The Gore tax is symptomatic of a serious, self-imposed problem facing America. The federal bureaucracy has resorted to trickery to reap a hoard of cash from the American people for a huge program of questionable worth and certain waste. And that is the norm, not the exception. Bureaucratic regulation harms us in many ways, from the momentous to the minuscule, surreptitiously robbing us of our self-government and our hard-earned money. Congress should reverse this decades-old trend, making all tax-collecting activities transparent to the public, debating all major initiatives, and controlling the activist bureaucracy.
 
Big Muddy rancher said:
OT did you get your phone? Are they going to give Internet hook up next?

I'm the wrong tribe :wink: Should help cut down on the meth dealers "overhead".....
 
Big Muddy rancher said:
It's not fair, Your son qualifies for the IRA but you don't for a phone. What's wrong with this world.

IRA? International Rodeo Association :???:
 
Mike said:
Oldtimer said:
Big Muddy rancher said:
It's not fair, Your son qualifies for the IRA but you don't for a phone. What's wrong with this world.

IRA? International Rodeo Association :???:

Irish Republic Army?

Being a Norwegian from Montana he didn't know all the "rules" of the deep south-- said he caused a little discontent from some when this summer he started travelling with a black bull rider (who scored a 95 on an unridden bull while they were travelling together)...
 
Big Muddy rancher said:
How many boys you got? I thought you told us he worked for the railroad in Montana or Wyoming somewhere.

Thats my only son- Working mostly out of Glendive or Glasgow now..This is my "adopted son"...Hes a young fellow I raised for several years when his Dad was on a 20 year drunk......
 
Big Muddy rancher said:
So when you posted pictures of you and your son riding broncs was that your son or your "adopted"son?

That was the "adopted son"- do you want pictures of the son too? Altho all he did was mostly bulls and bull dogging... Then he got too big for the bulls later- and stayed with football-6'2" 230-250 when he played in College- linebacker-defensive end--- Blew a knee, which I tried to keep him from doing with the dogging.......
I still pump iron with him some- except he has left me pitifully far behind-- I don't have the legs to do it all anymore... :(
 
Oldtimer said:
Big Muddy rancher said:
So when you posted pictures of you and your son riding broncs was that your son or your "adopted"son?

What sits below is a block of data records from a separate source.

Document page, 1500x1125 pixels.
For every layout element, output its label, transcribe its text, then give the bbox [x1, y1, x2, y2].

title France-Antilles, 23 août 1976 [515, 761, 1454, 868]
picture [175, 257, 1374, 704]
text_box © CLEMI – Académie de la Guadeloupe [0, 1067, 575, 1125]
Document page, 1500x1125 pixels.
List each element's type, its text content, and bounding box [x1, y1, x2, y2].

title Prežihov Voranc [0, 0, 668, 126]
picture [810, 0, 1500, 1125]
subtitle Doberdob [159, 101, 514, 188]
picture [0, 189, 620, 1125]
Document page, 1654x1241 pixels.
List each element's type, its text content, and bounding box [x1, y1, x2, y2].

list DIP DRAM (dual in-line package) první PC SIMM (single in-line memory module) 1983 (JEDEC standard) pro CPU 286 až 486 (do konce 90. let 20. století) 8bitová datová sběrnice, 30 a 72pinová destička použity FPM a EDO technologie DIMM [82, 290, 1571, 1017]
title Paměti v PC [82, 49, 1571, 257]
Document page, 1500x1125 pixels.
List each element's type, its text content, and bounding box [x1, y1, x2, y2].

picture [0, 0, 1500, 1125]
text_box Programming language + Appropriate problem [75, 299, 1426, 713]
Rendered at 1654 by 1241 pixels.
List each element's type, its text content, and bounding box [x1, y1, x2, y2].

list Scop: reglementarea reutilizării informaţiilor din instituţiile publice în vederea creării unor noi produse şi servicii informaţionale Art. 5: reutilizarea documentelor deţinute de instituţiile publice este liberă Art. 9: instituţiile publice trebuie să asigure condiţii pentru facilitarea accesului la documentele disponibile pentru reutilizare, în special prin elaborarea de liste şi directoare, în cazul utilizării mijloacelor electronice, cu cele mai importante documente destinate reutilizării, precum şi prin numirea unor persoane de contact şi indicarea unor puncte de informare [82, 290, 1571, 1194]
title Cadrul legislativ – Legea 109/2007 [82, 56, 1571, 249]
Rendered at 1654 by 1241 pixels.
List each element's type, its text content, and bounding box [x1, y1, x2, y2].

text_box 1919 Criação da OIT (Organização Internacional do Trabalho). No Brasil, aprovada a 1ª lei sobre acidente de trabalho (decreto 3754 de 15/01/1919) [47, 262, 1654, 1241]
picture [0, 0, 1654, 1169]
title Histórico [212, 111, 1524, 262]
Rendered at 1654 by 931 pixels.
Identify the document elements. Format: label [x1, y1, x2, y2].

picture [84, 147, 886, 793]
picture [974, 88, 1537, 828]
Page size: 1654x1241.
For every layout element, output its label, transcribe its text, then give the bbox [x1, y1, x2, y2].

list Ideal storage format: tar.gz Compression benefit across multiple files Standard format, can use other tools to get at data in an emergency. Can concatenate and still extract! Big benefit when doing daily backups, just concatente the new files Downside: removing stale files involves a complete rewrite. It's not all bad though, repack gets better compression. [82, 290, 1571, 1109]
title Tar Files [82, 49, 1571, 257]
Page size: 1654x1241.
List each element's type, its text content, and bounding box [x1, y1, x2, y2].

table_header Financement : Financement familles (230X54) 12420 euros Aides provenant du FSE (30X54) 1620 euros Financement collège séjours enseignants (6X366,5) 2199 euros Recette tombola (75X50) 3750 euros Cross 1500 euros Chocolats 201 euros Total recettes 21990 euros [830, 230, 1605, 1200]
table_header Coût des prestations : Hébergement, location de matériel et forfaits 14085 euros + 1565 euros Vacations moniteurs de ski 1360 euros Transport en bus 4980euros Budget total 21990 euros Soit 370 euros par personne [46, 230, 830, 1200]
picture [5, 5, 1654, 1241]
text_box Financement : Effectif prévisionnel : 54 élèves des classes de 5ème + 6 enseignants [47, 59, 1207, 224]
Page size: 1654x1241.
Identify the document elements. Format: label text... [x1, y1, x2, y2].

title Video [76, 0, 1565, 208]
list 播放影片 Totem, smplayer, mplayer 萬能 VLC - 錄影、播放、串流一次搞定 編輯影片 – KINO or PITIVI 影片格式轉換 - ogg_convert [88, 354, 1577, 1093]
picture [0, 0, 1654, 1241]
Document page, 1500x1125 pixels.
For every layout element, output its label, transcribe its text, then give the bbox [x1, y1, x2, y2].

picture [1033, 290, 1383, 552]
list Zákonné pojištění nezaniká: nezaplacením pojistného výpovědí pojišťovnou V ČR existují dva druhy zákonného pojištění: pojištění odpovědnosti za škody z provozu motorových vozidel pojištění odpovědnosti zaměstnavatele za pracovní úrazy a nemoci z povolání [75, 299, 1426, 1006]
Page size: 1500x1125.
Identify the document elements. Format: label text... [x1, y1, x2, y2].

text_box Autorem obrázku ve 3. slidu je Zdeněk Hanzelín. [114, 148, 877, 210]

That was the "adopted son"- do you want pictures of the son too? Altho all he did was mostly bulls and bull dogging... Then he got too big for the bulls later- and stayed with football-6'2" 230-250 when he played in College- linebacker-defensive end--- Blew a knee, which I tried to keep him from doing with the dogging.......
I still pump iron with him some- except he has left me pitifully far behind-- I don't have the legs to do it all anymore... :(


Sure post some pictures. It is always nice to see cowboys in action.
 
Did I miss it, or did no one mention the probability that "the rest of us" who don't qualify for these sweetheart deals on our cell phones are going to be picking up the actual costs for all those who get the dollar a month rates?

I wondered what sort of program was picking up the costs for every kid I saw at the high native american schools carrying cell phones. Now I know!